Journalist Francine Russo gave a slightly different take on the world of caregiving during the roundtable, describing the dynamics of sibling relationships in the context of caring for aging parents. She noted that many of us will revert to roles we played as children, and that those old roles will not serve us well in our efforts to serve our parents—indeed, they can tear families apart.

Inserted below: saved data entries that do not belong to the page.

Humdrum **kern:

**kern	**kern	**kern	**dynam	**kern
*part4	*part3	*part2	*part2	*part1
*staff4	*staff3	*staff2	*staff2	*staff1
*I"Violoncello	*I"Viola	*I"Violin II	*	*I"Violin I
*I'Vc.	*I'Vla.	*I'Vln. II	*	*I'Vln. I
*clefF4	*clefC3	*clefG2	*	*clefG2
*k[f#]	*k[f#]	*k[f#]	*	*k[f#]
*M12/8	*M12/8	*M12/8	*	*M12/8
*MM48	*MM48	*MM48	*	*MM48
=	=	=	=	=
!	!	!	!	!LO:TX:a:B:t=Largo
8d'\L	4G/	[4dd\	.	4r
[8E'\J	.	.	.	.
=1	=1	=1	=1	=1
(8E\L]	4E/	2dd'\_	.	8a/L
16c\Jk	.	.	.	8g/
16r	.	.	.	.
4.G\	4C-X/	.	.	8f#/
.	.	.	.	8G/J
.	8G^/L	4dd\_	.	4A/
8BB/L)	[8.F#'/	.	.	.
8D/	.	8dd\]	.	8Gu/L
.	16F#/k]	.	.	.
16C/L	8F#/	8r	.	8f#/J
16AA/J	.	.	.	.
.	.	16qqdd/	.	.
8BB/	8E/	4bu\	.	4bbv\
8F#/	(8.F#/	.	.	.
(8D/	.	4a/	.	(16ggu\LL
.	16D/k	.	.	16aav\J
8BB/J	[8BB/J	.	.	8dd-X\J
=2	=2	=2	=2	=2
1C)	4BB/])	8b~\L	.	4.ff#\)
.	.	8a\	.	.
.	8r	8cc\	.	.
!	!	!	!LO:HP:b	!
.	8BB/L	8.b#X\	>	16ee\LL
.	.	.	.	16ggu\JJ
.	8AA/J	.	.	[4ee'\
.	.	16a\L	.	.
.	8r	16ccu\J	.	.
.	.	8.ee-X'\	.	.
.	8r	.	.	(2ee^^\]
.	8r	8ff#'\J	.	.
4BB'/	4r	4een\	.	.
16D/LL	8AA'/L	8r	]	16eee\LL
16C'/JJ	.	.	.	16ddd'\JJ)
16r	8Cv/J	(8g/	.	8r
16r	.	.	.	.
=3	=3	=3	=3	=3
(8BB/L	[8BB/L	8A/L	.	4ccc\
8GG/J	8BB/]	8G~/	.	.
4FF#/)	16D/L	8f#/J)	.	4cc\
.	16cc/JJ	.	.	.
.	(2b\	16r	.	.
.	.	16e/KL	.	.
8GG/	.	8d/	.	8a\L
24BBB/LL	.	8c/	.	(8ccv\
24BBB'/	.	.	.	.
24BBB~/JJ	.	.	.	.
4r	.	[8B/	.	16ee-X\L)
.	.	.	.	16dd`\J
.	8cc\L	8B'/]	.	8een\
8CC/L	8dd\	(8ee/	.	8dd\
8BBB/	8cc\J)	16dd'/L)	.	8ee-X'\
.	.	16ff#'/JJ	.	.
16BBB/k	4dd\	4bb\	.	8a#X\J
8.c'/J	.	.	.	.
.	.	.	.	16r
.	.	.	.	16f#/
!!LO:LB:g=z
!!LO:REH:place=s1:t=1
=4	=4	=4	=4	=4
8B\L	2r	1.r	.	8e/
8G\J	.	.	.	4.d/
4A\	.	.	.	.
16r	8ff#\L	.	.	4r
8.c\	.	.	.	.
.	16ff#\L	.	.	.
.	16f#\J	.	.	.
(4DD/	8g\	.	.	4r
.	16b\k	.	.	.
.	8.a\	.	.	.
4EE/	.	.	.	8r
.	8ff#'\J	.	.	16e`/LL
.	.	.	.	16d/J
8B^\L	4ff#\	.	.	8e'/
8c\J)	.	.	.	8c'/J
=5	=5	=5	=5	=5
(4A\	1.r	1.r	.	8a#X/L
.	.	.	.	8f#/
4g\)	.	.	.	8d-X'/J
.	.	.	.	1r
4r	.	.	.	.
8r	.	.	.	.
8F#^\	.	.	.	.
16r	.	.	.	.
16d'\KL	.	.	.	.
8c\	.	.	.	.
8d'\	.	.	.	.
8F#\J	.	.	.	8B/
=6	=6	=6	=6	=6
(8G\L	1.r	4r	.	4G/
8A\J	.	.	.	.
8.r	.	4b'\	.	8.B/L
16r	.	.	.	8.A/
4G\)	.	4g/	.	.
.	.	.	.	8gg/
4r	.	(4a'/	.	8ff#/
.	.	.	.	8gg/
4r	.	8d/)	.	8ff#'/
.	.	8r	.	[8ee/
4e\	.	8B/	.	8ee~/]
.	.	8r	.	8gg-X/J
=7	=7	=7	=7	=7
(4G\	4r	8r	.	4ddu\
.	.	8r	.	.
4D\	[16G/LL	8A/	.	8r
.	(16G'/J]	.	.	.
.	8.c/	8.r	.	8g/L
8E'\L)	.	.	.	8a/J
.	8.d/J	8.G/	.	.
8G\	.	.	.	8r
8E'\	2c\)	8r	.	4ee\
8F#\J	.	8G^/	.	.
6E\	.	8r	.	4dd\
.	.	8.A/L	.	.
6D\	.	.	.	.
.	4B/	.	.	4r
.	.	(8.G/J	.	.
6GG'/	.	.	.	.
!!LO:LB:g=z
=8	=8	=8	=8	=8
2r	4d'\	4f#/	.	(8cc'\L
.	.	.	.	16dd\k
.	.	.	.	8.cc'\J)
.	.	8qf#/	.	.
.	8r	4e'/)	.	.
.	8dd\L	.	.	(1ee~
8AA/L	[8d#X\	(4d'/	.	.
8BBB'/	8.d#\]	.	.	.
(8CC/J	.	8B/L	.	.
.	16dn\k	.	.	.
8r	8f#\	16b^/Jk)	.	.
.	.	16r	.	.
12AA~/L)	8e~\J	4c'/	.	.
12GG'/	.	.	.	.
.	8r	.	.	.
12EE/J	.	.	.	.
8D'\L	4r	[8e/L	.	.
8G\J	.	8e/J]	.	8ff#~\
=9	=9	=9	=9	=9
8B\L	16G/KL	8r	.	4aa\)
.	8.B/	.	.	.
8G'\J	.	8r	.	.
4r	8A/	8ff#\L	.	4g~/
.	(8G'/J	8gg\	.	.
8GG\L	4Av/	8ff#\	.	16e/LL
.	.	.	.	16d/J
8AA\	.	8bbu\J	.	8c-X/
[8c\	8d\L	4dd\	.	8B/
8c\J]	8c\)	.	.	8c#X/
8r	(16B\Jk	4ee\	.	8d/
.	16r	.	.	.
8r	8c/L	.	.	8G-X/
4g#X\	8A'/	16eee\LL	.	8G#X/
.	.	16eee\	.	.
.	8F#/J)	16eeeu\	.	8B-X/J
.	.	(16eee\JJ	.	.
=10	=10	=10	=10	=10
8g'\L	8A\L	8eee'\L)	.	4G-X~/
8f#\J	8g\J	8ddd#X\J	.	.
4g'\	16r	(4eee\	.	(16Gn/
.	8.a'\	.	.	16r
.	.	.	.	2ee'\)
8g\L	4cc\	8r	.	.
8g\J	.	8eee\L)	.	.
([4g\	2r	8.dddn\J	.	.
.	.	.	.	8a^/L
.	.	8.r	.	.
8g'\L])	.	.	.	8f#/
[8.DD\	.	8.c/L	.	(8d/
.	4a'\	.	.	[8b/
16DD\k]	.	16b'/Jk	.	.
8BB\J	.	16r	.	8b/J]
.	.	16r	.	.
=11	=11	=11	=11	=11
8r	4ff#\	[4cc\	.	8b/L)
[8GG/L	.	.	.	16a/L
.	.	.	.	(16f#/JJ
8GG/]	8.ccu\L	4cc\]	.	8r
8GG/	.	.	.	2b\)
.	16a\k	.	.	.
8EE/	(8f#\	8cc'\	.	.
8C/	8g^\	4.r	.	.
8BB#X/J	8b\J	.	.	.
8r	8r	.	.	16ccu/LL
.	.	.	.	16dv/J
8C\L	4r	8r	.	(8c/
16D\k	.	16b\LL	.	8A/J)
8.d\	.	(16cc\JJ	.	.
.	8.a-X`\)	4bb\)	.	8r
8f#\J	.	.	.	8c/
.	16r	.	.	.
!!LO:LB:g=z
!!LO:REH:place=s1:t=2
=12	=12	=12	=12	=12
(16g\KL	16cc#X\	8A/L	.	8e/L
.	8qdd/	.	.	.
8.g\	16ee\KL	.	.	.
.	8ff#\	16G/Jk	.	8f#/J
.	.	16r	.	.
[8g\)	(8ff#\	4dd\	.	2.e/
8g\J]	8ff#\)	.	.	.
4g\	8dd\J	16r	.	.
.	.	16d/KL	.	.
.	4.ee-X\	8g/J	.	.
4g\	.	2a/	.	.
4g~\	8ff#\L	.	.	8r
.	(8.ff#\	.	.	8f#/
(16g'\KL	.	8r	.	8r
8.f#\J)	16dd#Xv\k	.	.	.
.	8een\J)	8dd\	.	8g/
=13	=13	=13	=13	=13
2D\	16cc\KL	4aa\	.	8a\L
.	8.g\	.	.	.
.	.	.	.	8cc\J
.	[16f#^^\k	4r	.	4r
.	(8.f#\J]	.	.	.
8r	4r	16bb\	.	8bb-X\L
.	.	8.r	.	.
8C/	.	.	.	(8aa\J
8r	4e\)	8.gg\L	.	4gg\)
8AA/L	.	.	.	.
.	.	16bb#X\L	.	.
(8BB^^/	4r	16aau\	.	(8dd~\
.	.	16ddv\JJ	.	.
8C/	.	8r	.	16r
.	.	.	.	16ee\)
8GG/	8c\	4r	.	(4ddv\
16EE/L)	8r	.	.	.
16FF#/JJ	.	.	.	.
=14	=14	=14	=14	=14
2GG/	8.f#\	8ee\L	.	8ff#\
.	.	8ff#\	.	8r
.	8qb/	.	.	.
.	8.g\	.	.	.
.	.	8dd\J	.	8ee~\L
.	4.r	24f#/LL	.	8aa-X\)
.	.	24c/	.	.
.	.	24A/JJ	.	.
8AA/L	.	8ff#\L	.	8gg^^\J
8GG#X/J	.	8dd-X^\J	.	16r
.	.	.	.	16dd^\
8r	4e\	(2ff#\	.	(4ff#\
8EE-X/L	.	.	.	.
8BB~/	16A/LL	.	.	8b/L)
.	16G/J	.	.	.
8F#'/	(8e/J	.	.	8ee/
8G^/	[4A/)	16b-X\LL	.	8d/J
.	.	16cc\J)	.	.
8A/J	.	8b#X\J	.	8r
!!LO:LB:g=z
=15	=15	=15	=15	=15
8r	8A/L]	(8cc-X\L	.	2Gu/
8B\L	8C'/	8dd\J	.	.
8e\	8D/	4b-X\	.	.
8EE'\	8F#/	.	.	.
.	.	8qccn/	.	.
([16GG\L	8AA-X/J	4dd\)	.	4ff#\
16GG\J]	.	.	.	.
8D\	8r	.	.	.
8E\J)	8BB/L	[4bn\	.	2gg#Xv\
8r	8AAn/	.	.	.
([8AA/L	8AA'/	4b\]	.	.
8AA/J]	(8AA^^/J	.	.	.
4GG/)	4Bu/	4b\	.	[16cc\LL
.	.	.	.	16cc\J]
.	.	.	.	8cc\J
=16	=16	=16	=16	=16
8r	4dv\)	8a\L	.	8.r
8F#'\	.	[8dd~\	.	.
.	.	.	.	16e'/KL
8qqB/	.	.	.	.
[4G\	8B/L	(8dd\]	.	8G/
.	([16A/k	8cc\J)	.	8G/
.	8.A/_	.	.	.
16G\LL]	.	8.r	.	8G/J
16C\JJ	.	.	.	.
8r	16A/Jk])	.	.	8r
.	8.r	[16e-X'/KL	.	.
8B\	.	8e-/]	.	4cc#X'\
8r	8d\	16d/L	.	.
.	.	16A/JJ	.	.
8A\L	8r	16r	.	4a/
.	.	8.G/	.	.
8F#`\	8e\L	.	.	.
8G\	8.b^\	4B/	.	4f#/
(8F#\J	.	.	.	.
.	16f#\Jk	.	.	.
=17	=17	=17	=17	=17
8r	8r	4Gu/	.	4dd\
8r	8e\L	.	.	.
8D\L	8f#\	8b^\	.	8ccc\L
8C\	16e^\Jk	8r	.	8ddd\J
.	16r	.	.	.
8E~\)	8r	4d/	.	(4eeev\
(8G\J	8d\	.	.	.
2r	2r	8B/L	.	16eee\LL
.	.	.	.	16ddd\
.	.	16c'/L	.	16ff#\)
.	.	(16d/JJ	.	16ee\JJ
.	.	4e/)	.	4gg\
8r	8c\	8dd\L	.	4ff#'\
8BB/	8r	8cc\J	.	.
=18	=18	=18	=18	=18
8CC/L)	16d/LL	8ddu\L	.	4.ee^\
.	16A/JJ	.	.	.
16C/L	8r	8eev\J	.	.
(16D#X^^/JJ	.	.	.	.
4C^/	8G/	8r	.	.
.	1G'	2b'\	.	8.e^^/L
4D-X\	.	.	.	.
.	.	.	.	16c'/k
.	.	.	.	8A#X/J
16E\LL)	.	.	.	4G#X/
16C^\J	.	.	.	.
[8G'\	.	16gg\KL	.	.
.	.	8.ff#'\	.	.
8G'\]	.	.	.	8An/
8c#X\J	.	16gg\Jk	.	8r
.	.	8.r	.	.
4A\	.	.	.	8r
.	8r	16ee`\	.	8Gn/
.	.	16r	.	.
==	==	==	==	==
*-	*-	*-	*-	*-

Finally, geriatrician Joanne Lynn described her experiences as a physician and a family caregiver, noting that in the years when she herself cared for a very sick child and a very frail in-law, she could always find people willing to support her in the former work, but very rare to offer help in the latter. She spoke of the need for neighborliness in the future, for finding ways that communities and individuals can come together to share the common work of caring for the aged. She suggested that reforms must come at the local level and that communities need to set priorities for elder care and advanced illness and determine the shape and course of their own programs and services for frail elders.

The panelists agreed on various steps proposed—ranging from policy changes to discussions families can and should conduct—to plan for the provision of supportive services that preserve the comfort and dignity of frail elders. Such steps should also take into account both the elder’s and their caregivers’ emotional wellbeing and financial solvency from the onset of aging-related disability through death.